Certo oggi la ricerca storica sul primo secolo ha fatto
progressi enormi, la nostra conoscenza sull’ambiente nel quale Gesù crebbe e
operò ha ricevuto apporti notevoli dalla conoscenza sempre più raffinata del
giudaismo dell’epoca, dai reperti archeologici sempre così ricchi e importanti
(si pensi al ritrovamento dei rotoli di Qumran). Alla fine dell’indagine ci
aspetteremmo di sapere chissà cosa, forse di avere una carta d’identità del personaggio
in questione o di essere assicurati che tutto quello che viene riportato dai quattro
scritti chiamati vangeli sia storico ed accertabile. E non spesso filtrato
dalla particolare teologia di ogni autore, dalla fede sua o della comunità di
appartenenza che ha consegnato e talvolta generato una particolare tradizione
su Gesù. Oppure dal lungo cammino redazionale che ogni singolo libretto ha
intercorso per arrivare a noi come è oggi, coi suoi molteplici testimoni. Qualcuno
potrebbe rimanere deluso. Meier verso la fine del libro così scrive: “Gesù di
Nazareth nacque – più verosimilmente a Nazareth e non a Betlemme – nel 6 o 7
a.C. circa, qualche anno prima della morte del re Erode il Grande (4 a.C.).

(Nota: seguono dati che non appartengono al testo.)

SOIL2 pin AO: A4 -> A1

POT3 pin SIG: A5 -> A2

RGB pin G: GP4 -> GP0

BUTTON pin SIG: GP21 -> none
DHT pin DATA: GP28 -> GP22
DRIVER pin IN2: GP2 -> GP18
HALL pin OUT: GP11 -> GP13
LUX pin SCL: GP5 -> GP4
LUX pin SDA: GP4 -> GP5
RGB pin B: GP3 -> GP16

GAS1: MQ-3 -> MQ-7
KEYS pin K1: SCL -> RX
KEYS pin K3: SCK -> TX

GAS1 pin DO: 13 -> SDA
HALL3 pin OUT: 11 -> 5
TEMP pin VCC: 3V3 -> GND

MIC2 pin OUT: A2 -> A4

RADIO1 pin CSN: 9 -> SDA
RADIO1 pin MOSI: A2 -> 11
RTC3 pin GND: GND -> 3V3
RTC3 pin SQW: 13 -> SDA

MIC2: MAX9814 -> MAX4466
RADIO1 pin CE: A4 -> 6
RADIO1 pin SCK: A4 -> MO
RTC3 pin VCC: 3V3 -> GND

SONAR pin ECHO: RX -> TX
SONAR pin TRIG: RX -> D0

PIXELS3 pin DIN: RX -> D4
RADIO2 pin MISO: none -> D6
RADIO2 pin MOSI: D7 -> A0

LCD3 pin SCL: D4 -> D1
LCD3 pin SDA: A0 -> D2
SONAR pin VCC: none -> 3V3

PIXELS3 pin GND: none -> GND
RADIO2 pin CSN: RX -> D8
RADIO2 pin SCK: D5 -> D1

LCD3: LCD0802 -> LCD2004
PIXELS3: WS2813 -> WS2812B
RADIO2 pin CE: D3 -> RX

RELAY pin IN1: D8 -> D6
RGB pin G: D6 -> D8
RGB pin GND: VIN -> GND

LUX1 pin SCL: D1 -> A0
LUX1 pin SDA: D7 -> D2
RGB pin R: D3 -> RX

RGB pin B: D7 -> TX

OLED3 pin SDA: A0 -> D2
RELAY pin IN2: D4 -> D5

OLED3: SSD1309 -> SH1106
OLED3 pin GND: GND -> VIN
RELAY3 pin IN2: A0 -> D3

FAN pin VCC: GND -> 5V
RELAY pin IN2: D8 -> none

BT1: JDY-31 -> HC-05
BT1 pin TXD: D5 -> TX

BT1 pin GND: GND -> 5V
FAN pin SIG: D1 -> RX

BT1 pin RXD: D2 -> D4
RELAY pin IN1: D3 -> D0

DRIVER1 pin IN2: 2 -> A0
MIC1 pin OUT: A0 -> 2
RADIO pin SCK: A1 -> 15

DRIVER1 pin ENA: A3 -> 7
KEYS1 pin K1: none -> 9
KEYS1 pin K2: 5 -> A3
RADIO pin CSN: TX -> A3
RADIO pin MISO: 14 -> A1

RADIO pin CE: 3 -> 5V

Dopo un’educazione non straordinaria in una famiglia devota di contadini giudei
della bassa Galilea, fu attratto dal movimento di Giovanni il Battista, che
cominciò il suo ministero nella valle del Giordano verso la fine del 27 d.C. o all’inizio
del 28. Battezzato da Giovanni, subito, per conto suo, Gesù cominciò, agli inizi
del 28, il suo ministero pubblico, quando aveva circa trentatré o trentaquattro
anni. Alternò regolarmente la sua attività tra la nativa Galilea e Gerusalemme
(inclusa l’area circostante della Giudea), salendo alla città santa per le
grandi feste, quando grandi folle di pellegrini potevano garantire un uditorio
che altrimenti non avrebbe potuto raggiungere. Questo ministero si protrasse
per due anni e pochi mesi. Nel 30 d.C., mentre Gesù era a Gerusalemme per l’approssimarsi
della festa di pasqua evidentemente ebbe la sensazione che la crescente
ostilità delle autorità del tempio di Gerusalemme nei suoi confronti stesse per
raggiungere il culmine. Celebrò un solenne banchetto di addio con il gruppo più
ristretto dei suoi discepoli un giovedì sera, il 6 aprile secondo il nostro
computo moderno, l’inizio del quattordicesimo giorno di nisan, il giorno della preparazione
di pasqua, secondo il compito liturgico giudaico. Arrestato nel Getsemani nella
notte fra il 6 e il 7 aprile, dapprima fu esaminato da alcuni capi giudei (meno
verosimilmente dall’intero sinedrio) e poi consegnato a Pilato venerdì, 7
aprile di buon mattino. Pilato, rapidamente, lo condannò a morte per
crocifissione. Dopo essere stato flagellato e schernito, Gesù fu crocifisso,
fuori Gerusalemme, nello stesso giorno. Morì la sera di Venerdì, 7 aprile 30.
Aveva circa trentasei anni”. (pg. 412).
Questo è quanto. Ma è tantissimo se pensiamo che Gesù fu,
appunto, un “marginale”, vissuto ai confini/margini dell’imponente impero
romano. Di molti personaggi pur notissimi dell’antichità (Alessandro Magno per
esempio) sappiamo molto meno. Di qualche imperatore romano ci è difficile
reperire date certe sulla nascita o sulla morte.
Questo libro, così, si pone come un’opera di cui non si
potrà fare a meno di consultare in futuro se si vorrà leggere una storia seria
su Gesù di Nazareth. Perfino Benedetto XVI, che non è mai stato tenero con la
esegesi storico-critica, cita l'opera dell’esegeta americano Meier nel suo
libro su Gesù (Gesù di Nazareth, pg. 140).
Meier J. P., Un Ebreo marginale, Brescia, 2001.